Document excerpt:

+-------+

Skip to content

Installation

AgentTier installs as a single Helm chart. CRDs, RBAC, and reference templates are bundled.

Requirements

  • Kubernetes 1.27+
  • CNI that supports NetworkPolicy (Calico, Cilium, AWS VPC CNI with NetworkPolicy enabled)
  • A CSI storage driver (EBS CSI, PD CSI, Azure Disk CSI, or any RWO-capable CSI)
  • Helm 3.x

Optional but recommended:

  • An ingress controller (ingress-nginx, AWS ALB Controller, Traefik) for the Web UI and port-forward preview URLs
  • An OIDC identity provider (Cognito, Okta, Azure AD, Auth0) for multi-user auth
  • gVisor RuntimeClass (for running untrusted agent workloads with kernel-level isolation)

Quick install

helm repo add agenttier https://agenttier.github.io/agenttier/charts
helm repo update
helm install agenttier agenttier/agenttier \
  --namespace agenttier --create-namespace

Images are pulled anonymously from ghcr.io/agenttier/*. Every released image is keyless-signed with cosign — see Verifying images before using on production-sensitive clusters.

+-------+

Data shown:

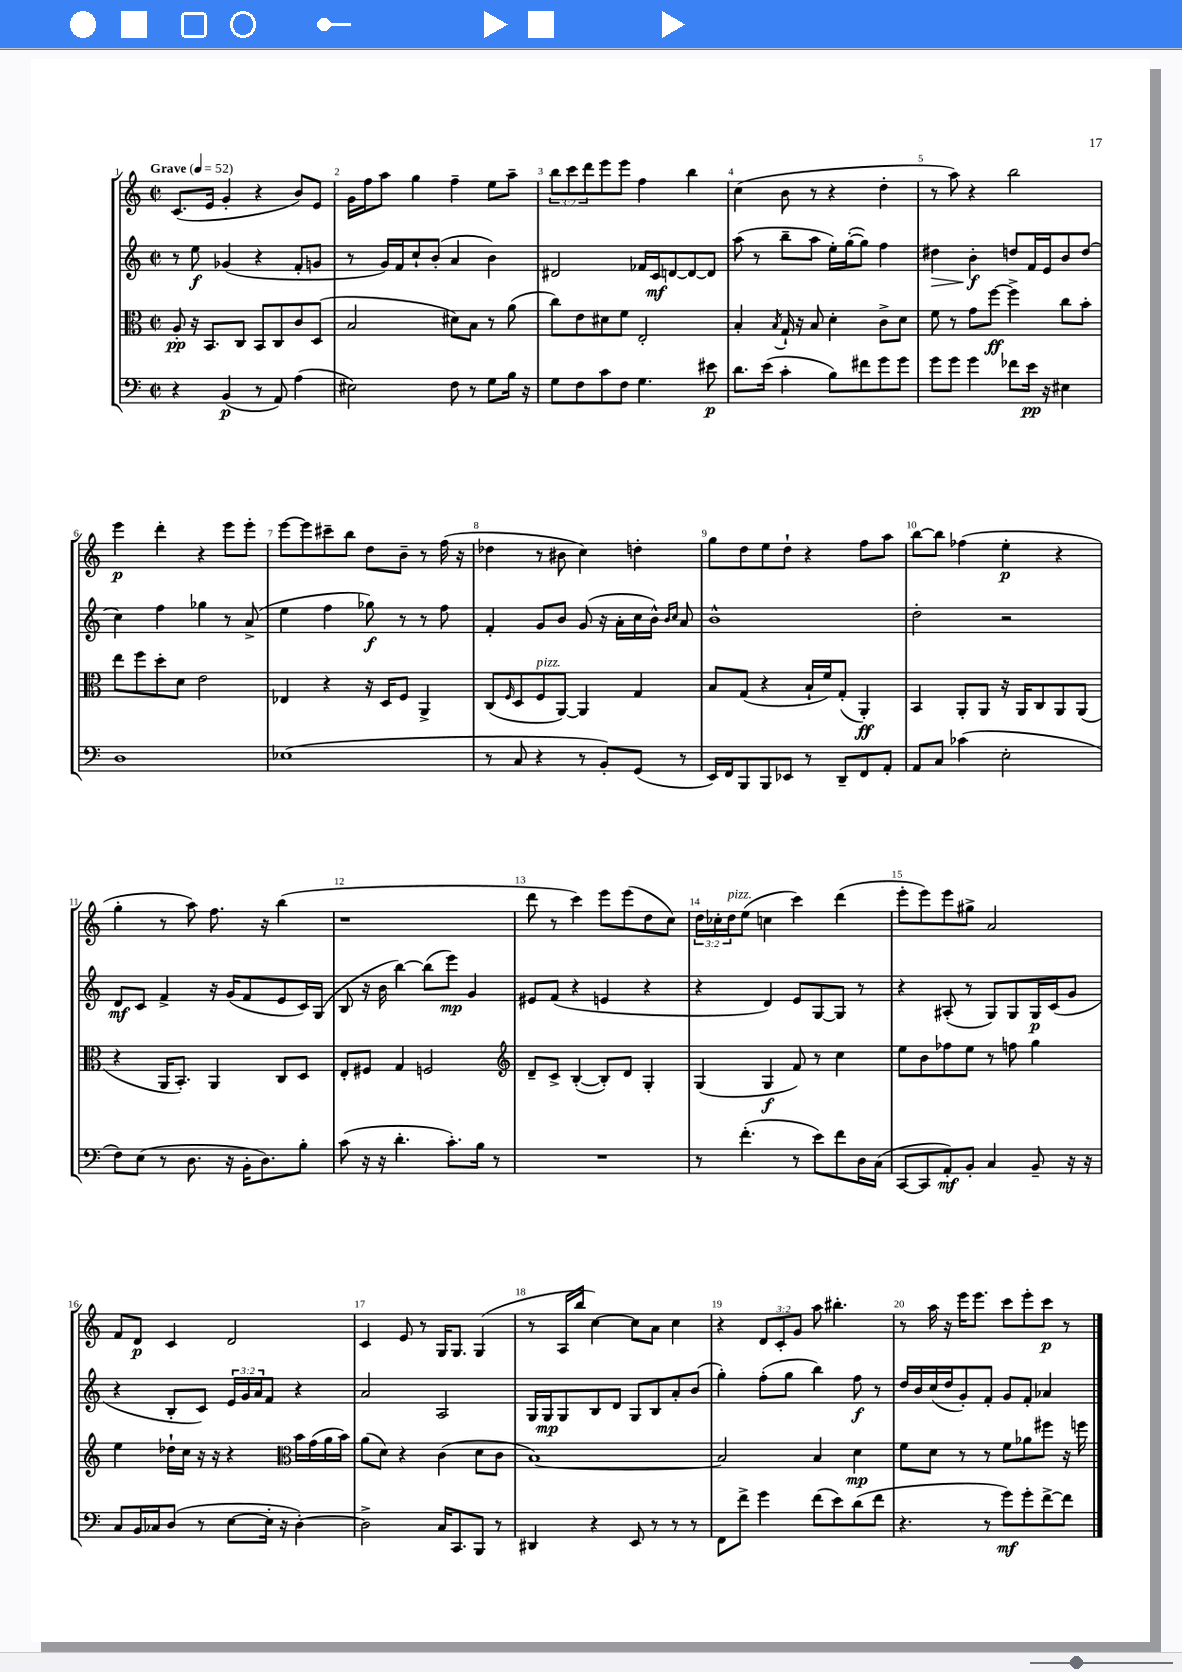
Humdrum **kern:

+-------+

What to work on:
1) According to the AgentTier installation page, what is the point of adding a gVisor RuntimeClass?
2) Reproduce the part of the AgentTier installation page starting at "Requirements" and ending at "any RWO-capable CSI)".

Outputs:
1) It lets you run untrusted agent workloads with kernel-level isolation. The page lists it as optional but recommended, not as a requirement.

2)
Requirements

  • Kubernetes 1.27+
  • CNI that supports NetworkPolicy (Calico, Cilium, AWS VPC CNI with NetworkPolicy enabled)
  • A CSI storage driver (EBS CSI, PD CSI, Azure Disk CSI, or any RWO-capable CSI)